TRE et tourisme : les devises continuent d’affluer, un premier semestre record pour la Tunisie

Les transferts des Tunisiens résidant à l’étranger (TRE) et les recettes touristiques confirment leur statut de piliers de l’économie tunisienne. À la fin du premier semestre 2026, ces deux sources de devises ont généré près de 7,8 milliards de dinars, selon les derniers indicateurs de la Banque centrale de Tunisie (BCT).
Cette performance qui dépasse celle enregistrée un an plus tôt et qui témoigne de la résilience de deux secteurs ainsi devenus essentiels pour l’équilibre des finances extérieures du pays.
Les chiffres publiés par la BCT montrent en effet que les transferts de la diaspora et les revenus du tourisme continuent de progresser, même si leur rythme de croissance diffère. Ensemble, ils constituent aujourd’hui l’une des principales bouffées d’oxygène pour les réserves en devises, dans un contexte où la Tunisie demeure confrontée à de fortes contraintes économiques et financières.
Les Tunisiens de l’étranger, premier soutien en devises
Les transferts des Tunisiens résidant à l’étranger poursuivent leur ascension. Au 30 juin 2026, ils ont atteint 4,4 milliards de dinars, contre 4,19 milliards à la même période en 2025. Cette progression ostensible confirme une tendance observée depuis plusieurs années : la diaspora demeure un acteur majeur du soutien à l’économie nationale.
Ces fonds, envoyés principalement par les communautés installées en Europe, contribuent directement à la consommation des ménages, au financement de projets familiaux, mais également à l’alimentation des réserves en devises de la Banque centrale.
Leur poids est tel désormais qu’il est supérieur à celui de nombreux secteurs exportateurs. Dans un contexte marqué par une croissance économique encore modérée (2,1% en 2026 selon les prévisions de la BAD), les TRE représentent une ressource relativement stable, moins exposée aux aléas internationaux que d’autres recettes extérieures.
En additionnant les transferts des expatriés et les revenus du tourisme, les entrées de devises atteignent 7,76 milliards de dinars au premier semestre 2026, avant la haute saison touristique, contre 7,41 milliards un an auparavant, soit une progression de 4,74 %. À titre de comparaison, ces deux sources avaient rapporté 16,86 milliards de dinars sur l’ensemble de l’année 2025, un niveau déjà record.
Le tourisme retrouve presque son niveau d’avant la révolution
Les recettes touristiques poursuivent également leur progression, même si celle-ci apparaît plus modérée. Elles se sont élevées à 3,35 milliards de dinars à la fin juin 2026, contre 3,21 milliards un an auparavant, soit une hausse de 4,39 %.
Au-delà de cette augmentation, le chiffre revêt une portée symbolique.
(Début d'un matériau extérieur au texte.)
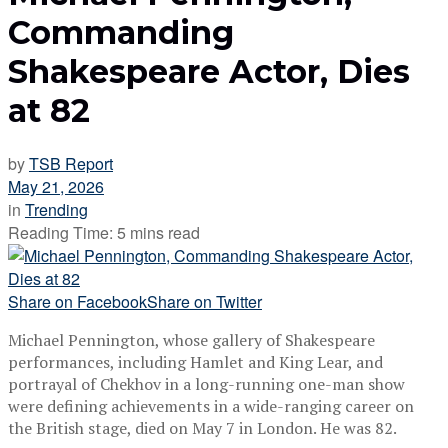
Commanding
Shakespeare Actor, Dies
at 82
by
TSB Report
May 21, 2026
in
Trending
Reading Time: 5 mins read
Share on Facebook
Share on Twitter
Michael Pennington, whose gallery of Shakespeare
performances, including Hamlet and King Lear, and
portrayal of Chekhov in a long-running one-man show
were defining achievements in a wide-ranging career on
the British stage, died on May 7 in London. He was 82.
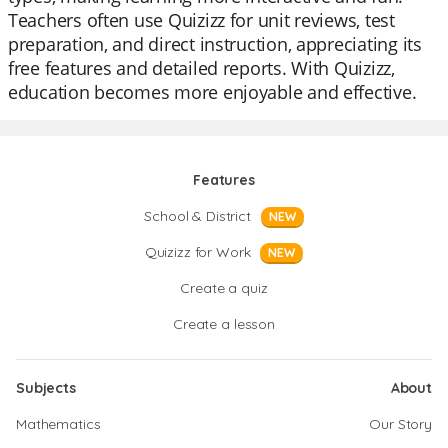
Teachers often use Quizizz for unit reviews, test
preparation, and direct instruction, appreciating its
free features and detailed reports. With Quizizz,
education becomes more enjoyable and effective.
Features
School & District
NEW
Quizizz for Work
NEW
Create a quiz
Create a lesson
Subjects
About
Mathematics
Our Story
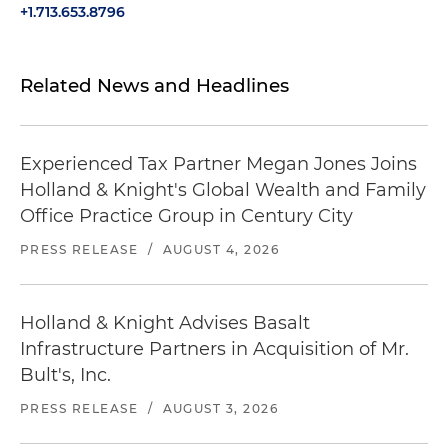
+1.713.653.8796
Related News and Headlines
Experienced Tax Partner Megan Jones Joins
Holland & Knight's Global Wealth and Family
Office Practice Group in Century City
PRESS RELEASE
/
AUGUST 4, 2026
Holland & Knight Advises Basalt
Infrastructure Partners in Acquisition of Mr.
Bult's, Inc.
PRESS RELEASE
/
AUGUST 3, 2026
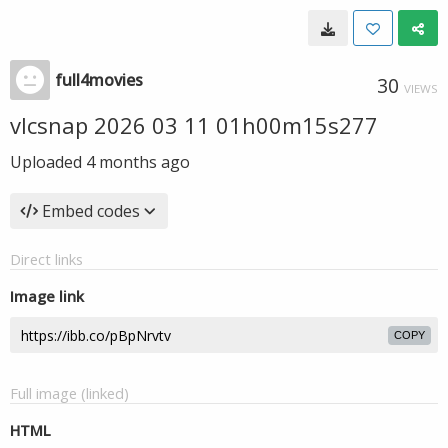
full4movies
30
VIEWS
vlcsnap 2026 03 11 01h00m15s277
Uploaded
4 months ago
Embed codes
Direct links
Image link
COPY
Full image (linked)
HTML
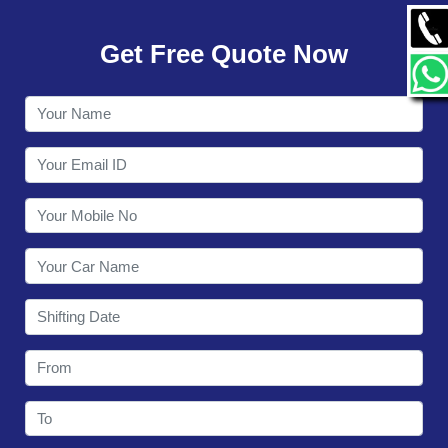
GALLERY
Get Free Quote Now
CONTACT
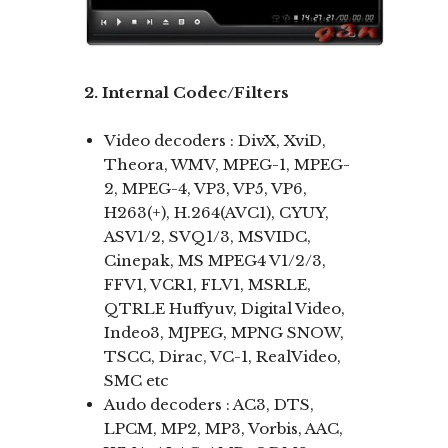
2. Internal Codec/Filters
Video decoders : DivX, XviD,
Theora, WMV, MPEG-1, MPEG-
2, MPEG-4, VP3, VP5, VP6,
H263(+), H.264(AVC1), CYUY,
ASV1/2, SVQ1/3, MSVIDC,
Cinepak, MS MPEG4 V1/2/3,
FFV1, VCR1, FLV1, MSRLE,
QTRLE Huffyuv, Digital Video,
Indeo3, MJPEG, MPNG SNOW,
TSCC, Dirac, VC-1, RealVideo,
SMC etc
Audo decoders : AC3, DTS,
LPCM, MP2, MP3, Vorbis, AAC,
En dehors des effets de change et de l’inflation, le secteur continue de se rapprocher de son année de référence, 2010, considérée comme le dernier grand exercice avant la révolution de 2011. Cette année-là, la Tunisie avait accueilli près de 7 millions de visiteurs et enregistré des recettes touristiques qui sont longtemps restées la référence pour mesurer les performances du secteur.
Après les années difficiles marquées par les attentats de 2015, la pandémie de Covid-19 puis les incertitudes géopolitiques, le tourisme tunisien semble désormais engagé dans une phase de consolidation. La hausse continue du nombre de visiteurs européens, le retour progressif de certains marchés traditionnels (allemands et anglais notamment) et la diversification de l’offre contribuent à cette dynamique.
Si les recettes du premier semestre 2026 ne permettent pas encore d’affirmer que le record historique de 2010 sera dépassé sur l’ensemble de l’année, elles constituent néanmoins le meilleur niveau enregistré hors année de référence. Un signal encourageant pour un secteur qui demeure l’un des principaux moteurs de l’économie nationale.
À mesure que la saison estivale bat son plein et que les Tunisiens de l’étranger poursuivent leurs retours au pays, les prochains mois seront déterminants pour confirmer cette trajectoire. Une nouvelle progression des recettes touristiques et des transferts de la diaspora renforcerait davantage les réserves en devises (à 102 jours d’importations actuellement) et offrirait un précieux soutien à une économie toujours en quête de marges de manœuvre.